The tool reviews your blog from the last year and separates posts into three sections, based on people visiting your website today because of a post that was published in the last 3 months, 3 to 12 months and more than 12 months ago.
Vassilev says you want the majority of readership to be introduced to your site through the discovery of engaging evergreen content. You also want a third of your readership to originate through a new and exciting post, which will keep people interested, coming back and hopefully converting.
The analytics product automates this entire system and can provide deep insights into which blog posts are performing best.
Vassilev personally finds the stream graph to be the coolest feature, which is a primary graph with the three key data point bands.

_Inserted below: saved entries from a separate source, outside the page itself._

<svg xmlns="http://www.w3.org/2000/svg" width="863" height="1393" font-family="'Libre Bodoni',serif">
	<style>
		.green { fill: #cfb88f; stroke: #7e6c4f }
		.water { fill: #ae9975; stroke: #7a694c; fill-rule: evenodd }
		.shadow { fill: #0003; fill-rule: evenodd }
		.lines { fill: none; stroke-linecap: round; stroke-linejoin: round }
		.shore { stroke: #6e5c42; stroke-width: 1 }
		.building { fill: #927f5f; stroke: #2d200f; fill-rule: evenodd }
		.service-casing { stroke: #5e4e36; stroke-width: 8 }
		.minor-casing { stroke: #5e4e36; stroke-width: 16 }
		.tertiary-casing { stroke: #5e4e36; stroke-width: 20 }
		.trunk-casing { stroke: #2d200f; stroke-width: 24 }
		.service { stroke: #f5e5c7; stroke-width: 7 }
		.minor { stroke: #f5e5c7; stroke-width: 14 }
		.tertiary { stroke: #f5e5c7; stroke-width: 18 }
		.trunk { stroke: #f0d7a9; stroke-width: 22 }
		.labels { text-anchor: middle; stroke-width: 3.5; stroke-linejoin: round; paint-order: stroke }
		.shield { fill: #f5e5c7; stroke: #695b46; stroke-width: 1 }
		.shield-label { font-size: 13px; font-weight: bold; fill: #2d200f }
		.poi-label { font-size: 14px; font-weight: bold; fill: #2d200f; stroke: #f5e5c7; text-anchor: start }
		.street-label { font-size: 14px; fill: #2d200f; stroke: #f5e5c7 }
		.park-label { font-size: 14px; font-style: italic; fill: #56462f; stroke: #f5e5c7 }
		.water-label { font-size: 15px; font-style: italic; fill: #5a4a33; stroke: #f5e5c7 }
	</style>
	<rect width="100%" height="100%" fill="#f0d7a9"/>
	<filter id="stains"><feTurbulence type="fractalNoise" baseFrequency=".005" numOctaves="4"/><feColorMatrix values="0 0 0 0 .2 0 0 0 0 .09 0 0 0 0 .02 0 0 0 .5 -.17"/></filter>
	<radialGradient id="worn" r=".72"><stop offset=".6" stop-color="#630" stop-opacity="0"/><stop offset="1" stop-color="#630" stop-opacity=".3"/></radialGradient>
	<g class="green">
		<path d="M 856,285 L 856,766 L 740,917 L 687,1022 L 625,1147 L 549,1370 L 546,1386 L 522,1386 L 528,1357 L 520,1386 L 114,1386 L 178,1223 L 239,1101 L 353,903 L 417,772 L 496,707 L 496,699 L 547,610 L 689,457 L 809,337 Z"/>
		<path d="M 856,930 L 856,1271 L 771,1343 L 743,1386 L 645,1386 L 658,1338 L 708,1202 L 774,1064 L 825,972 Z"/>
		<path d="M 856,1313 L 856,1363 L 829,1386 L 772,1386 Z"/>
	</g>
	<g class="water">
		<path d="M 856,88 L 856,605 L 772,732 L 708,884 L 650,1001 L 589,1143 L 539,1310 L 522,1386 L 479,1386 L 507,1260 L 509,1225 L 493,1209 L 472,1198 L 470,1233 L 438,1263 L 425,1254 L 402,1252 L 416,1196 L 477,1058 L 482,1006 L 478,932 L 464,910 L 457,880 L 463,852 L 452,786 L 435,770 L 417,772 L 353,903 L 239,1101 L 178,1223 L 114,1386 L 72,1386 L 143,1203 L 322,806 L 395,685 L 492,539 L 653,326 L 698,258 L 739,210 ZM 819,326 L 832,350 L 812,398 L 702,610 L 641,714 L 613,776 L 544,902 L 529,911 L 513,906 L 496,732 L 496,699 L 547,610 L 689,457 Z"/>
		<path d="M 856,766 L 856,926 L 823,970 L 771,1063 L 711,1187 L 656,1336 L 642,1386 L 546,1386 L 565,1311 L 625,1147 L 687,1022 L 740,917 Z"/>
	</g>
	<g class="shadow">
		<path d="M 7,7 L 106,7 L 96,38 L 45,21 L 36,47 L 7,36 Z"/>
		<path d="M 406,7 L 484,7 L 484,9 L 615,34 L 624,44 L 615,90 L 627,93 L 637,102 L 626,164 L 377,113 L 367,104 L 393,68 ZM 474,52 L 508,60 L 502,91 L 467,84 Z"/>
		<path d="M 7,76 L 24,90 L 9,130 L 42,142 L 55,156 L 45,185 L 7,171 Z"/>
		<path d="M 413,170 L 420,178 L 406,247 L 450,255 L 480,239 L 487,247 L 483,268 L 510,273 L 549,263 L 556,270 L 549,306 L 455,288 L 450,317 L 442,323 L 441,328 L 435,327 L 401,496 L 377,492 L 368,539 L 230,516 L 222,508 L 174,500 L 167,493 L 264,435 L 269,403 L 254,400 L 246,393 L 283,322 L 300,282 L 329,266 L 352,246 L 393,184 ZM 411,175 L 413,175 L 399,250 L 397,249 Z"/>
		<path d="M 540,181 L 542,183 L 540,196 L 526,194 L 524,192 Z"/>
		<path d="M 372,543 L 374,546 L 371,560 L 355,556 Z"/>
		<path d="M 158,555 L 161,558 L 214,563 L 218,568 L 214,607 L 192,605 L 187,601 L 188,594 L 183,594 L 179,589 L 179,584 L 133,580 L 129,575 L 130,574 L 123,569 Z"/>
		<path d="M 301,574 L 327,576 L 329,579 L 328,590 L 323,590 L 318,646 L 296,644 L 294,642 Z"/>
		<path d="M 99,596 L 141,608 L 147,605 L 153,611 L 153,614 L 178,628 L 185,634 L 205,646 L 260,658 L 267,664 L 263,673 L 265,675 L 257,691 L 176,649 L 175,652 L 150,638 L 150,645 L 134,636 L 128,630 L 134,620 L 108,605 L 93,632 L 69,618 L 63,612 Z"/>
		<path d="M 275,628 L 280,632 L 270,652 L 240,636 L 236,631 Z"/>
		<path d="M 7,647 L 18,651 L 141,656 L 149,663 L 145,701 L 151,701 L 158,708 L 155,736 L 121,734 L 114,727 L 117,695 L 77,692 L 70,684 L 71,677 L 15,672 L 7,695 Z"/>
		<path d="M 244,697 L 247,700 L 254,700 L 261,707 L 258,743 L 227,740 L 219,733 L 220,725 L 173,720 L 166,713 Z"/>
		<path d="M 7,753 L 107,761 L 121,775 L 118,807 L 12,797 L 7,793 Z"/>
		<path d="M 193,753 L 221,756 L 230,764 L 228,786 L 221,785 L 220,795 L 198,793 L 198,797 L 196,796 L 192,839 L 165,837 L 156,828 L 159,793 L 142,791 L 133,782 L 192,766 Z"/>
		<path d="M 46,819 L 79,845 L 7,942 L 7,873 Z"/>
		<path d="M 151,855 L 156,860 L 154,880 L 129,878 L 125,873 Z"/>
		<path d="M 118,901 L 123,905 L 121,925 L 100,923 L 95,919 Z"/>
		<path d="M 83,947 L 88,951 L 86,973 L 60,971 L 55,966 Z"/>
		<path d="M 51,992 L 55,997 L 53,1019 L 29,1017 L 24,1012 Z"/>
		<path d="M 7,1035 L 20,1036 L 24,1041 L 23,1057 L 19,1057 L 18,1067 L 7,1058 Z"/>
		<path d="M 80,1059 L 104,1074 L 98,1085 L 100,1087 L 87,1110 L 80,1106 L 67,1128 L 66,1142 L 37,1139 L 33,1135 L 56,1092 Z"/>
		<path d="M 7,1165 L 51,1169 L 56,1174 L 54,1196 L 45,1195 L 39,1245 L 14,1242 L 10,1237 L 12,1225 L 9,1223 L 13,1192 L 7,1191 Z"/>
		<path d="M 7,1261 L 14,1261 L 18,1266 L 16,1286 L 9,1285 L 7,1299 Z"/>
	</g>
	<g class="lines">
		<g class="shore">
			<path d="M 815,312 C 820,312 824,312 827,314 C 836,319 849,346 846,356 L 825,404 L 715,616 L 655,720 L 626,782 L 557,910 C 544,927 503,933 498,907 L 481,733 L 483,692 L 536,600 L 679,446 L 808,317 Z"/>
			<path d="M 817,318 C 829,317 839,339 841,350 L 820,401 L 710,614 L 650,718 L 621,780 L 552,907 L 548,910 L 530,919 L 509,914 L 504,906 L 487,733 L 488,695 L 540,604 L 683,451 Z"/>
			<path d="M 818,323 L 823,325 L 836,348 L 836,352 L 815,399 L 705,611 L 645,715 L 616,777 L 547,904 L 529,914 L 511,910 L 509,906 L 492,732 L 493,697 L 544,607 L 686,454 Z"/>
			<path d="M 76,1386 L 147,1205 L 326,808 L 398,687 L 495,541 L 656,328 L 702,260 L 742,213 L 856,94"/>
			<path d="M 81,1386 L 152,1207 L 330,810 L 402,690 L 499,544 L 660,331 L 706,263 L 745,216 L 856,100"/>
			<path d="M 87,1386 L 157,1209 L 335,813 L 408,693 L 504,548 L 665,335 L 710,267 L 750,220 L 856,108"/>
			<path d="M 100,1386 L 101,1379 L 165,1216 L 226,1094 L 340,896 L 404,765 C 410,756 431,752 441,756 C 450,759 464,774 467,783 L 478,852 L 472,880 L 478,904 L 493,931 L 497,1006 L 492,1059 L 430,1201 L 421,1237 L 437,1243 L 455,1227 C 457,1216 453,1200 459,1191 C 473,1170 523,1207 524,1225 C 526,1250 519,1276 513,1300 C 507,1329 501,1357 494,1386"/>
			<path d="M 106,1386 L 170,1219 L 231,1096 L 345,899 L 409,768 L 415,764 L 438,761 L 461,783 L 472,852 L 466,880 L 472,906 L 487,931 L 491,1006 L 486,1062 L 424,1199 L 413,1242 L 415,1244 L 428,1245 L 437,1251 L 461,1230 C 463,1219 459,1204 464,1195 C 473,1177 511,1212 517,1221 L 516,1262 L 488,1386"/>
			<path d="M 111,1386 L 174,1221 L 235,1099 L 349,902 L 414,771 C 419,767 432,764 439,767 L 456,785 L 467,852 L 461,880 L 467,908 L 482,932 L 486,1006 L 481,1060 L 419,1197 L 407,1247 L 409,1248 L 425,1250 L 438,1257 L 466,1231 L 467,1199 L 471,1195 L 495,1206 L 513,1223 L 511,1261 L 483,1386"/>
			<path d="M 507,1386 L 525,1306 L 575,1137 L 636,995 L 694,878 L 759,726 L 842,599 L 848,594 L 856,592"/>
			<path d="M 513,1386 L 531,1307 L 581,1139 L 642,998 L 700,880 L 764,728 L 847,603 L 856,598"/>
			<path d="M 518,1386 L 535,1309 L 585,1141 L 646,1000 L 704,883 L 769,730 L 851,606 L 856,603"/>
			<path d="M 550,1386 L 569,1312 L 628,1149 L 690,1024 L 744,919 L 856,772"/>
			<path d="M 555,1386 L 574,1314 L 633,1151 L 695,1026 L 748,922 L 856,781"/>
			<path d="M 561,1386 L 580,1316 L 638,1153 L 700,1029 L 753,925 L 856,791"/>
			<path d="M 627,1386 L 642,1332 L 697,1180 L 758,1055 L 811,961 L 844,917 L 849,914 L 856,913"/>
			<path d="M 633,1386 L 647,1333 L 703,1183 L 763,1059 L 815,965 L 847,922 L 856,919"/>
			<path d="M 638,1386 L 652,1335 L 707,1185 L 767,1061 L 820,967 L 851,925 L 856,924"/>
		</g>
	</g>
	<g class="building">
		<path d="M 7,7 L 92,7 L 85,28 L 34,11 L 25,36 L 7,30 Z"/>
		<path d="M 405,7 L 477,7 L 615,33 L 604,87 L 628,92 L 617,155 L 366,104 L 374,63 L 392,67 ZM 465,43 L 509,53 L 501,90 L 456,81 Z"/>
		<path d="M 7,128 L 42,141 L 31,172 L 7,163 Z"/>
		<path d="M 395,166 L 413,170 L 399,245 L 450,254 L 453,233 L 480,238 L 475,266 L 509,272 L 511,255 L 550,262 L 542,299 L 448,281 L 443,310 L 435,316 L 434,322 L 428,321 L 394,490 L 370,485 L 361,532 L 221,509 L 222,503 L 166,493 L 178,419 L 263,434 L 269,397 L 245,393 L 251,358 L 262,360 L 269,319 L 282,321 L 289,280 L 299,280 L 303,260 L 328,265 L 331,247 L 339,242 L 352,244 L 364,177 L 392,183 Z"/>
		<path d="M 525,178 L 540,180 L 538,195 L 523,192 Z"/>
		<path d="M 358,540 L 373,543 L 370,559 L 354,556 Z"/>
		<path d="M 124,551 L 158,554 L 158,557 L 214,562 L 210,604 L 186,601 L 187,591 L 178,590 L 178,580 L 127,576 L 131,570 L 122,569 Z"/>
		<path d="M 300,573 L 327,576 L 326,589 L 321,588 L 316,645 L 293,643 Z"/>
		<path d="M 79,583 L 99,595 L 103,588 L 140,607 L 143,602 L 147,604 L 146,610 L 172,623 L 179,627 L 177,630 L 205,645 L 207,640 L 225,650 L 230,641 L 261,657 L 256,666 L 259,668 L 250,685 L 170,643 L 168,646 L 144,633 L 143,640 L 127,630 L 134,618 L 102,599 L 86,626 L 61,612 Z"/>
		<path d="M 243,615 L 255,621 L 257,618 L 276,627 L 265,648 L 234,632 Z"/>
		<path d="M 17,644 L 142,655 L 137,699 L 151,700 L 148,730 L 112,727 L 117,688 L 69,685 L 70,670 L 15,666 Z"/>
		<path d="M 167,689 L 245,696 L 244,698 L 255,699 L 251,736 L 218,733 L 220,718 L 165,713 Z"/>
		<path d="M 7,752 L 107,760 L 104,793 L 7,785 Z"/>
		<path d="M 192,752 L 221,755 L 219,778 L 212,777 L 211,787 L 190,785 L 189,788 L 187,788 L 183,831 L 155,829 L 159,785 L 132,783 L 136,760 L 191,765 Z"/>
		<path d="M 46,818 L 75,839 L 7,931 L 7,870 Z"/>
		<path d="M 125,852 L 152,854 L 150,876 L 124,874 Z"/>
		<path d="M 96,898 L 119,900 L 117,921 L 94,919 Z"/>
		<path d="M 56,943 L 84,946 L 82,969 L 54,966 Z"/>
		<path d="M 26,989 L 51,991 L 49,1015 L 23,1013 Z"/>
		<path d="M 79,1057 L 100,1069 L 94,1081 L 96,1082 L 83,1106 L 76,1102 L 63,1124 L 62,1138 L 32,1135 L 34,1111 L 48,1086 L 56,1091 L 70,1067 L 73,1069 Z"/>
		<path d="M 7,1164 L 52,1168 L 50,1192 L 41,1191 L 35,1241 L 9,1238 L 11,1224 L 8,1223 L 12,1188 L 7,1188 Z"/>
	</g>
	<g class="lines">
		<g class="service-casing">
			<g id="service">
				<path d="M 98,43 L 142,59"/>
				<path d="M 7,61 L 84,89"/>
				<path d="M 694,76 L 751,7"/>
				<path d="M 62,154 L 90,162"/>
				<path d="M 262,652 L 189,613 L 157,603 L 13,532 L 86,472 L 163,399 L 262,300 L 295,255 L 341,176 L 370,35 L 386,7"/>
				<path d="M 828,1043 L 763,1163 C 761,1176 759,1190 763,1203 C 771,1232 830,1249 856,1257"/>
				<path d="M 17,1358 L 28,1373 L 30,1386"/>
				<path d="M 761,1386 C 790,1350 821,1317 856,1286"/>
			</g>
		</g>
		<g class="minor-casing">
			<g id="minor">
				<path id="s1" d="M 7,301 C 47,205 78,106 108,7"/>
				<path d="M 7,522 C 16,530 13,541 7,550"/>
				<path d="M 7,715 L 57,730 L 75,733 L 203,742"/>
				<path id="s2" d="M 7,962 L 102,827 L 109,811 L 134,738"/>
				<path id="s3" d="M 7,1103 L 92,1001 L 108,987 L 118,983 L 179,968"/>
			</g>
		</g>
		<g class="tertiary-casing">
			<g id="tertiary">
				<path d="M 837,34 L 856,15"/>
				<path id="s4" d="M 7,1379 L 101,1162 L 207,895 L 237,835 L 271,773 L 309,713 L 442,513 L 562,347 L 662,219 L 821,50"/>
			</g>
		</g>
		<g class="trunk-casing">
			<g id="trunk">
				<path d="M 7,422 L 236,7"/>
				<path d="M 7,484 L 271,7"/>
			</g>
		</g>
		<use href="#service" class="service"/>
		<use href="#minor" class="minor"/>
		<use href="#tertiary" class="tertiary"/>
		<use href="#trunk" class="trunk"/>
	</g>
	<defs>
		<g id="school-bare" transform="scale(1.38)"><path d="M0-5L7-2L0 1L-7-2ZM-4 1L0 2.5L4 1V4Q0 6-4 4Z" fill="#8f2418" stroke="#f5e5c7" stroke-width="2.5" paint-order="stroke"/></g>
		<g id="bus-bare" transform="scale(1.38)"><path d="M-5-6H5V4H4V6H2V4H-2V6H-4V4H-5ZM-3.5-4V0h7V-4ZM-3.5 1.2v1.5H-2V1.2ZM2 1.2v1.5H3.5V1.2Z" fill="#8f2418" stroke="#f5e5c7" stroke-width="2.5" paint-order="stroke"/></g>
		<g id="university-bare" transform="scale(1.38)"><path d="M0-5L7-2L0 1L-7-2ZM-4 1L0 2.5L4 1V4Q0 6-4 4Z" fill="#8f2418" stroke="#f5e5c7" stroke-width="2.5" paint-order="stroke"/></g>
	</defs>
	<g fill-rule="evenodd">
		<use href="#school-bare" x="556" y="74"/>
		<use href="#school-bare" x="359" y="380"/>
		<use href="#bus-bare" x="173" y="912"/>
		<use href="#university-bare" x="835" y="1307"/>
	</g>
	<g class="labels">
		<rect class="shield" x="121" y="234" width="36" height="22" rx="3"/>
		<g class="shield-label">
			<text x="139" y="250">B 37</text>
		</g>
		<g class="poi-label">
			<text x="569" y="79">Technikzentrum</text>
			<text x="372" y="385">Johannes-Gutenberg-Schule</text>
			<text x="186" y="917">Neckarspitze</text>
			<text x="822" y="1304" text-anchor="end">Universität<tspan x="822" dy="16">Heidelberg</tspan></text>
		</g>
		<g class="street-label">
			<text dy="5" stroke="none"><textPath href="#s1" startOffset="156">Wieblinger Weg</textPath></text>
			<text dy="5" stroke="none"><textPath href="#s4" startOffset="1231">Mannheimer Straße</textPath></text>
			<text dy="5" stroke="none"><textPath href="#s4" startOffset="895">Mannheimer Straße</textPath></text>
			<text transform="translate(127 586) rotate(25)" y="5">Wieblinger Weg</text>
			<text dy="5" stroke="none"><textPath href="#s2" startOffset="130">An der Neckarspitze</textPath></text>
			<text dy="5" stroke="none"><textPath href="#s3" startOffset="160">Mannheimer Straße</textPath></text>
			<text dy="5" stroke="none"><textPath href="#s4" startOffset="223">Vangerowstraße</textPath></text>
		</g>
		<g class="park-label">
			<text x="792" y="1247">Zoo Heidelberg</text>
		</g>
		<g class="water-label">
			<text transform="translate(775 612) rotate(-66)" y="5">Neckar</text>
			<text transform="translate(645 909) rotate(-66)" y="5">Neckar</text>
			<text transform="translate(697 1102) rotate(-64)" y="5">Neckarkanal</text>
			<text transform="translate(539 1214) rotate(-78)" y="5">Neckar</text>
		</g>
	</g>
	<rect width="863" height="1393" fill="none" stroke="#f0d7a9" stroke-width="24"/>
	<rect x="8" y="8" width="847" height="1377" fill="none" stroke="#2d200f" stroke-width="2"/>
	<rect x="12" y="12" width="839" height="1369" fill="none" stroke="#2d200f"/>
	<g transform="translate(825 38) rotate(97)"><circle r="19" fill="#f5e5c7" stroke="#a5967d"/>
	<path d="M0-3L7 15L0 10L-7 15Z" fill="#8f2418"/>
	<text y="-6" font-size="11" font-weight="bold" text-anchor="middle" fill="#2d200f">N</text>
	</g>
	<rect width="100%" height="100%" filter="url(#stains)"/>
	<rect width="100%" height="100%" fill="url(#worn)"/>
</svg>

It gives you a clear view into how your blog is performing, and it allows you to see when the most popular spikes are and where to focus your efforts. From there, you can focus more on quality evergreen content or new content that engages and excites users.

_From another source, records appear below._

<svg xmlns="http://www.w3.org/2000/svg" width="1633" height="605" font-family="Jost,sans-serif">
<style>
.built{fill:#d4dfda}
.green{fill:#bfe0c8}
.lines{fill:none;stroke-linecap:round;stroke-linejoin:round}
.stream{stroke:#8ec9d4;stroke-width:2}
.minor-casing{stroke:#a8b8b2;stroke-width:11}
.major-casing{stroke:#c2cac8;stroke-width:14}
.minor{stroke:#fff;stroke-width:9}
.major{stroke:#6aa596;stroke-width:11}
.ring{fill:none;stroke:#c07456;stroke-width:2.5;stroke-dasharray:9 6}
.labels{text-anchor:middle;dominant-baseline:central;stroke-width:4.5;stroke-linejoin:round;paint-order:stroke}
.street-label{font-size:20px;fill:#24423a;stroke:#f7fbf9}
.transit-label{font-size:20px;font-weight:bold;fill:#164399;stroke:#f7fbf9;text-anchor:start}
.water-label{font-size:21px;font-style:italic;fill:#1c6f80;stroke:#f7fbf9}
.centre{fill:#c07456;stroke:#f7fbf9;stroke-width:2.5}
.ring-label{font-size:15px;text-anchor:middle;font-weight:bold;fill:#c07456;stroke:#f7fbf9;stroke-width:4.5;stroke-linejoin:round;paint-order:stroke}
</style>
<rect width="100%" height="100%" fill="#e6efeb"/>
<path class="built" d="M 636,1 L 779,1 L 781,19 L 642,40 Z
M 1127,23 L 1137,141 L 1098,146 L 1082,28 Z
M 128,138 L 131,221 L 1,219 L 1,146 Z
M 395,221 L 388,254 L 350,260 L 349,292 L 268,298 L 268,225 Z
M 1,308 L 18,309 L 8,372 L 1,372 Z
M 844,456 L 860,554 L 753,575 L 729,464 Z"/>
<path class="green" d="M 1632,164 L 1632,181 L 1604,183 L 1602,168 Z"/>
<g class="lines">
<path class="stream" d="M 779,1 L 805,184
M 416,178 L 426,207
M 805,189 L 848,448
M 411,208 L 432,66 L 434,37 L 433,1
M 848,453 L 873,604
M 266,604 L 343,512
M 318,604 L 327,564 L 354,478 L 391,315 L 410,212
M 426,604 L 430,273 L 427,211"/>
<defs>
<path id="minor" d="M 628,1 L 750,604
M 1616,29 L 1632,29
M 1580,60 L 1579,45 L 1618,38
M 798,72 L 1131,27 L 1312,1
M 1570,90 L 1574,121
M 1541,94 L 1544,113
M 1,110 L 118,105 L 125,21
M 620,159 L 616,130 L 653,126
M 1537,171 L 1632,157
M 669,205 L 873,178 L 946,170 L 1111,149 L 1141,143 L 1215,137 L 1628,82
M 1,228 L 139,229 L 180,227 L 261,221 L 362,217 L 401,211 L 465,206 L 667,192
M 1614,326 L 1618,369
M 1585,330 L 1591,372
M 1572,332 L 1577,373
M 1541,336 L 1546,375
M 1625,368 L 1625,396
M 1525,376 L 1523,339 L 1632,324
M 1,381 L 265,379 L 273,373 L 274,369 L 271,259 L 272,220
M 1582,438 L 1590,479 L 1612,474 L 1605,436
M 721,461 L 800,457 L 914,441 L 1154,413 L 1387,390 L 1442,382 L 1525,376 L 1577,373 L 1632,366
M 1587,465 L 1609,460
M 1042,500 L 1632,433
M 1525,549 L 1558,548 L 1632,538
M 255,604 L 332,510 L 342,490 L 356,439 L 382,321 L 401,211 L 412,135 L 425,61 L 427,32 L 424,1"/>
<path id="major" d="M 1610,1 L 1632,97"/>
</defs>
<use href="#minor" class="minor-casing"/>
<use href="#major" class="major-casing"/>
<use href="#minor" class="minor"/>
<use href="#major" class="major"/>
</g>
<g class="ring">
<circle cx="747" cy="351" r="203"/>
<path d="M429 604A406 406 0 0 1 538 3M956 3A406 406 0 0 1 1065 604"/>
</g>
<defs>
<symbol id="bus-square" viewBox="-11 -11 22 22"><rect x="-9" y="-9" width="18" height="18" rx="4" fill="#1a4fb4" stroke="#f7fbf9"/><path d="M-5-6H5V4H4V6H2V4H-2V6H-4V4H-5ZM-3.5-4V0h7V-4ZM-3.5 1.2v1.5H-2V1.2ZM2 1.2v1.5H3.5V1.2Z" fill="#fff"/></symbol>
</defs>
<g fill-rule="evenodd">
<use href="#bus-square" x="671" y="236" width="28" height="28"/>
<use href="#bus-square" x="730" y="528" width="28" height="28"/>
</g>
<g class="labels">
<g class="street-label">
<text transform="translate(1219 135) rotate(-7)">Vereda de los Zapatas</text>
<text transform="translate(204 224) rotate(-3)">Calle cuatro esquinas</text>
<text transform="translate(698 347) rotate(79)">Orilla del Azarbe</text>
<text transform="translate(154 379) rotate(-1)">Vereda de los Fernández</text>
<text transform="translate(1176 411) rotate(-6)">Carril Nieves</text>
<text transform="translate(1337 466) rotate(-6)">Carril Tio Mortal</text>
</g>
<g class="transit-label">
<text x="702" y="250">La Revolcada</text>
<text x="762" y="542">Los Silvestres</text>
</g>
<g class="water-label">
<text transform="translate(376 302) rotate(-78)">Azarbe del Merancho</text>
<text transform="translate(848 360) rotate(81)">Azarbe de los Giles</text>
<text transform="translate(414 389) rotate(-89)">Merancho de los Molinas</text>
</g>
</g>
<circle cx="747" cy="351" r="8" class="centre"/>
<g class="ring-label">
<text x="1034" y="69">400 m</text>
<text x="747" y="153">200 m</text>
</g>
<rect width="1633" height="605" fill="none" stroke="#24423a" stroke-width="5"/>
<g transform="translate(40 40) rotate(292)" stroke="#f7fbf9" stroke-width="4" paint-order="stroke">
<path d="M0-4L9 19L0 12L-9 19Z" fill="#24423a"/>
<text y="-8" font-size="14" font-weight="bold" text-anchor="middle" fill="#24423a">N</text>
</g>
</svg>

Vassilev said the biggest challenge was making the Scripted analytics product robust enough to successfully navigate the many types of websites. He noted that people tend to have unique and imaginative ways to structure their websites and blogs, which is why Scripted's product needed to be smart enough to differentiate between a website's blog and the "about us" page.
Vassilev noted that soon Scripted's content analytics product will launch a new feature. The tool will crawl through your blog, collect and condense the text in conjunction with useristics, and reveal your most popular blog posts.
Not only that, but then the tool reaches into the Scripted system to tell you which writers are best suited for writing on the topics performing well on your blog. It will also help you identify which Scripted topic pitches already exist that match your blog's needs.
This new feature will help businesses that aren't sure what they're good at or where to go by providing them with content analytics on a platter, all at the click of a button. You will also have strong data to ensure this content will perform well on your blog.
Another feature in the works will effectively measure the rate of decay for your content. This rate occurs when your blog is left unattended, and even the best blog posts will get less readership over time.
Scripted can measure how much content you need to ensure your blog doesn't decay and that you continue to build readership. From there, you can understand exactly how much content you need to order, based on the personal needs of your blog.
How does Scripted's star data scientist spend his mornings? Half the time Vassilev likes to sleep in, but the other half he likes to burn off some nervous energy by climbing with friends. What is Vassilev nervous about? His never-ending quest to be the best data scientist at Scripted (even if he is the only one).
In the evenings Vassilev enjoys movies and making his boss and girlfriend nervous by driving around on his motorcycle. If he could choose anywhere to go, he would probably take his rod to someplace like Mongolia for that endless steppe feeling and semi-idea of adventure. Apparently, behind every data scientist is a secret Genghis Khan waiting to break out.